Three moon rocks brought to Earth nearly half a century ago and the only known documented lunar samples in private hands, sold for $855,000 in New York on Thursday, Sotheby's said.
The rocks, collected by an unmanned Soviet Luna-16 Mission in 1970, went for nearly double the $442,500 last paid for them by the present-day US sellers in a Sotheby's Russian space history sale in 1993.
They were originally the property of Nina Ivanovna Koroleva, widow of Sergei Pavlovich Korolev—the former director of the Soviet space program—who was given them by the Soviet Union in honor of her husband's work.
Korolev was a rocket engineer, aircraft and spacecraft designer, and mastermind behind the Soviet space program during the 1950s and '60s.

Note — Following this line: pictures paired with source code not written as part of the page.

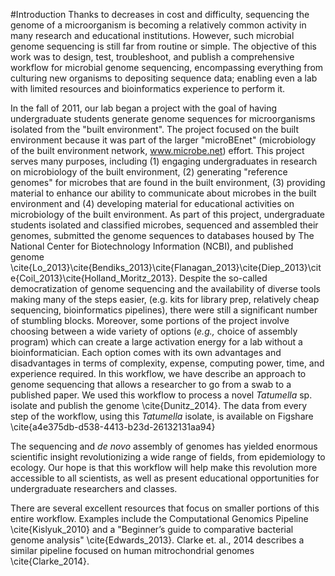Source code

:#Introduction
Thanks to decreases in cost and difficulty, sequencing the genome of a microorganism is becoming a relatively common activity in many research and educational institutions. However, such microbial genome sequencing is still far from routine or simple. The objective of this work was to design, test, troubleshoot, and publish a comprehensive workflow for microbial genome sequencing, encompassing everything from culturing new organisms to depositing sequence data; enabling even a lab with limited resources and bioinformatics experience to perform it.

In the fall of 2011, our lab began a project with the goal of having undergraduate students generate genome sequences for microorganisms isolated from the "built environment". The project focused on the built environment because it was part of the larger "microBEnet" (microbiology of the built environment network, www.microbe.net) effort. This project serves many purposes, including (1) engaging undergraduates in research on microbiology of the built environment, (2) generating "reference genomes" for microbes that are found in the built environment, (3) providing material to enhance our ability to communicate about microbes in the built environment and (4) developing material for educational activities on microbiology of the built environment. As part of this project, undergraduate students isolated and classified microbes, sequenced and assembled their genomes, submitted the genome sequences to databases housed by The National Center for Biotechnology Information (NCBI), and published genome \cite{Lo_2013}\cite{Bendiks_2013}\cite{Flanagan_2013}\cite{Diep_2013}\cite{Coil_2013}\cite{Holland_Moritz_2013}. Despite the so-called democratization of genome sequencing and the availability of diverse tools making many of the steps easier, (e.g. kits for library prep, relatively cheap sequencing, bioinformatics pipelines), there were still a significant number of stumbling blocks. Moreover, some portions of the project involve choosing between a wide variety of options (_e.g.,_ choice of assembly program) which can create a large activation energy for a lab without a bioinformatician. Each option comes with its own advantages and disadvantages in terms of complexity, expense, computing power, time, and experience required. In this workflow, we have describe an approach to genome sequencing that allows a researcher to go from a swab to a published paper. We used this workflow to process a novel _Tatumella_ sp. isolate and publish the genome \cite{Dunitz_2014}. The data from every step of the workflow, using this _Tatumella_ isolate, is available on Figshare \cite{a4e375db-d538-4413-b23d-26132131aa94}

The sequencing and _de novo_ assembly of genomes has yielded enormous scientific insight revolutionizing a wide range of fields, from epidemiology to ecology. Our hope is that this workflow will help make this revolution more accessible to all scientists, as well as present educational opportunities for undergraduate researchers and classes.
 
There are several excellent resources that focus on smaller portions of this entire workflow. Examples include the Computational Genomics Pipeline \cite{Kislyuk_2010} and a "Beginner’s guide to comparative bacterial genome analysis" \cite{Edwards_2013}. Clarke et. al., 2014 describes a similar pipeline focused on human mitrochondrial genomes \cite{Clarke_2014}.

His work was critical to the success of numerous Soviet space programs, including the first human earth orbit by Yuri Gagarin, but he died in 1966 and never lived to see the lunar soil samples returned from the moon.
In September 1970, Luna-16 landed on the moon, drilled a 35-cm (14-inch) hole in the surface and collected the sample before returning safely back to earth.

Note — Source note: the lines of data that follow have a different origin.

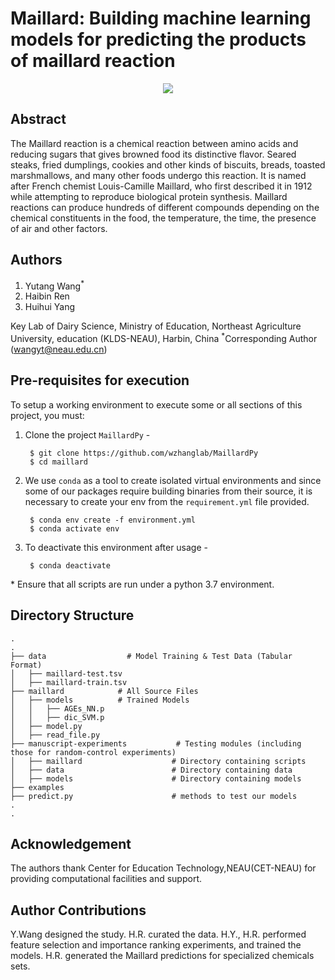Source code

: # Maillard: Building machine learning models for predicting the products of maillard reaction

<p align="center">
  <img src="http://maillard.neau.edu.cn/resimg/generation_pathways_of_ages.png"/>
</p>

## Abstract
The Maillard reaction is a chemical reaction between amino acids and reducing sugars that gives browned food its distinctive flavor. Seared steaks, fried dumplings, cookies and other kinds of biscuits, breads, toasted marshmallows, and many other foods undergo this reaction. It is named after French chemist Louis-Camille Maillard, who first described it in 1912 while attempting to reproduce biological protein synthesis.
Maillard reactions can produce hundreds of different compounds depending on the chemical constituents in the food, the temperature, the time, the presence of air and other factors. 



## Authors
1. Yutang Wang<sup>*</sup>
2. Haibin Ren
3. Huihui Yang

Key Lab of Dairy Science, Ministry of Education, Northeast Agriculture University, education (KLDS-NEAU), Harbin, China
<sup>*</sup>Corresponding Author (wangyt@neau.edu.cn)

## Pre-requisites for execution
To setup a working environment to execute some or all sections of this project, you must:

1. Clone the project `MaillardPy` - 
	    
	    $ git clone https://github.com/wzhanglab/MaillardPy
	    $ cd maillard

2. We use `conda` as a tool to create isolated virtual environments and since some of our packages require building binaries from their source, it is necessary to create your env from the `requirement.yml` file provided.

	 	$ conda env create -f environment.yml
	 	$ conda activate env 
	 	
3. To deactivate this environment after usage - 
		
		$ conda deactivate
		
\* Ensure that all scripts are run under a python 3.7 environment.

## Directory Structure

    .
    .
    ├── data                  # Model Training & Test Data (Tabular Format)
    │   ├── maillard-test.tsv
    │   ├── maillard-train.tsv
    ├── maillard            # All Source Files
    │   ├── models			# Trained Models
    │   │   ├── AGEs_NN.p
    │   │   ├── dic_SVM.p
    │   ├── model.py
    │   ├── read_file.py
    ├── manuscript-experiments           # Testing modules (including those for random-control experiments)
    │   ├── maillard					# Directory containing scripts
    │   ├── data						# Directory containing data
    │   ├── models						# Directory containing models
    ├── examples             
    ├── predict.py 						# methods to test our models
    .
    .


## Acknowledgement
The authors thank Center for Education Technology,NEAU(CET-NEAU) for providing computational facilities and support. 

## Author Contributions
Y.Wang designed the study. H.R. curated the data. H.Y., H.R. performed feature selection and importance ranking experiments, and trained the models. H.R. generated the Maillard predictions for specialized chemicals sets.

It is extremely rare for authentic lunar samples to come onto the market with all those collected by the Americans in the hands of the US government, not individuals, the auction house said.
"Space exploration is something that's universal," Sotheby's expert Cassandra Hatton told AFP before the sale.
"Anybody can look up at the sky and get excited about it. So we have a lot of interest from around the world and in all age brackets."
Hatton said moon rocks come with their "own mythology."
"When you really think about the true cost ... many lives were lost attempting to get up there," she said. "The symbolism of that, the value is far greater than any dollar amount somebody would pay for it at auction."